In the example above, if the HTTP request is a POST, the $request is already prefilled and validated before ever reaching the controller, cleaning up the code a bit. The custom Request classes can be generated with an artisan command to save some boilerplate setup.

Once you see it in action, it’s pretty clear this is an integrated Command Bus, which is pretty fascinating. If you know me, I’m bonkers about command bus service layers and this is the first time I’ve seen a framework take an opinionated stance in that direction so I consider this a plus.

At the same time, there were unresolved questions about this feature to me. Can I easily reuse this in CLI scripts to trigger the same actions? How extensive is the coupling to Laravel’s auth and validation libraries? Isn’t there a lot of state flying around with request method dependent behavior? Shawn McCool had some interesting ideas about this so I’m reserving judgement until I see the final feature.

Regardless, I can’t help but feel it’s a really cool to see a framework take a step like this, even if I have quibbles about implementation. Again, this seems like a measured tradeoff between ease-of-use and best practices.

Contracts

One of the coolest things at the entire conference was the upcoming Illuminate\Contracts repo, which is a repository of only key Laravel interfaces. This opens the door to a lot of standalone implementations and hopefully better architecture overall. This is something I’m 100% behind and hope to see more frameworks do in the future.

One of the new interfaces demoed was a Filesystem, with the first adapter backed by the Flysystem library. I think this is also fantastic for several reasons: OO filesystem access makes testing and decoration easier, Flysystem is a great library that deserves more attention and finally, this might help Frank de Jonge eventually become more famous than Scott Wilcox.

Socialize

This is a new social login library that’s coming with the next version. The version demoed used a static facade which I thought was unfortunate, but the functionality looked great. The application had a github backed login with literally less than 10 lines of code.

Wrapup

Looking at the decisions Laravel is making, I feel it’s moving in a good direction, while preserving a preference for leverage over abstraction. And you know what? That’s okay.
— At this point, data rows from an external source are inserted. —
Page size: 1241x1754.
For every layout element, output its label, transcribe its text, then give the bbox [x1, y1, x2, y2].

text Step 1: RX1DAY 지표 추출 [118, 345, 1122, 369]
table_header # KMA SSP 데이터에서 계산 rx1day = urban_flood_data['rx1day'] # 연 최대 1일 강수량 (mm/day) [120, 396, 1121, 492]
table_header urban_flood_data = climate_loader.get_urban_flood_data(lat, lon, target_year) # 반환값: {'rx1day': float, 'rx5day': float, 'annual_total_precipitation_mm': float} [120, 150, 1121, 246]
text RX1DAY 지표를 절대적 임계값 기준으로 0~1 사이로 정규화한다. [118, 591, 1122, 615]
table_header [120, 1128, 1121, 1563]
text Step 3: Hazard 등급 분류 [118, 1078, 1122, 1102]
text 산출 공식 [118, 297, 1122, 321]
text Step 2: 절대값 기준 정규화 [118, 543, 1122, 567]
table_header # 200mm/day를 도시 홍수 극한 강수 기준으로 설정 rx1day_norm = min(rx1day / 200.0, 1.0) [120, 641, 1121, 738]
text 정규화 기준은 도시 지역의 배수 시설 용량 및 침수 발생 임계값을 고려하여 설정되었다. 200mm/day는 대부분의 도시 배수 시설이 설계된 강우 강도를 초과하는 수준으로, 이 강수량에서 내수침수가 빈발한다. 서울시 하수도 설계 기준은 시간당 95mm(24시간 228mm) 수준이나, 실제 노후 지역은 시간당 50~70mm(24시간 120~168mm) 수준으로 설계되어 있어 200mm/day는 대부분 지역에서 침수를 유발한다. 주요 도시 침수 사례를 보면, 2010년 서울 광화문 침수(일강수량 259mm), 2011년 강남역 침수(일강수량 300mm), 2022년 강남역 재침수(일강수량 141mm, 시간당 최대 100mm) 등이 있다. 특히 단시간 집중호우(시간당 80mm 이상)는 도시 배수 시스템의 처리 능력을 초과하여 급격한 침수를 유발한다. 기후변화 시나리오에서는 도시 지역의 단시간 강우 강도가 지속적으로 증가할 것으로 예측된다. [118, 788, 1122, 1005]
Generally, the audience felt open and willing to discuss challenging subjects. Topics like TDD and service layers were regularly discussed in the halls and I wish I’d had more time to mingle and meet folks. The level was mixed but folks were hungry to learn more. It wasn’t perfect, there were some awkward moments and not everyone was on board with everything. Nonetheless, there was definitely a feeling of going forward.

I’d like to give a shout out to some of the newer speakers like Kayla Daniels for an amazing first talk fighting the good fight, Erika Heidi the most improved speaker every time I see her, the fine speaker and gentleman Kirk Bushell and Matt Stauffer whose delivery will likely give me a run for my money soon.

I want to compliment the organizers for putting on a great conference. They’re friends of mine, so I have an obvious bias, but I thought everything from the food to the schedule to the venue was great.

There are some other possible reasons for this positive impression, it’s no secret my step up from dark horse speaker to closing keynote garnered me a lot of love. Still, I’d like to believe it’s because the Laravel community is starting to shed its reputation as a framework for beginners and making moves to stand as a valued member of the wider community; something should all welcome.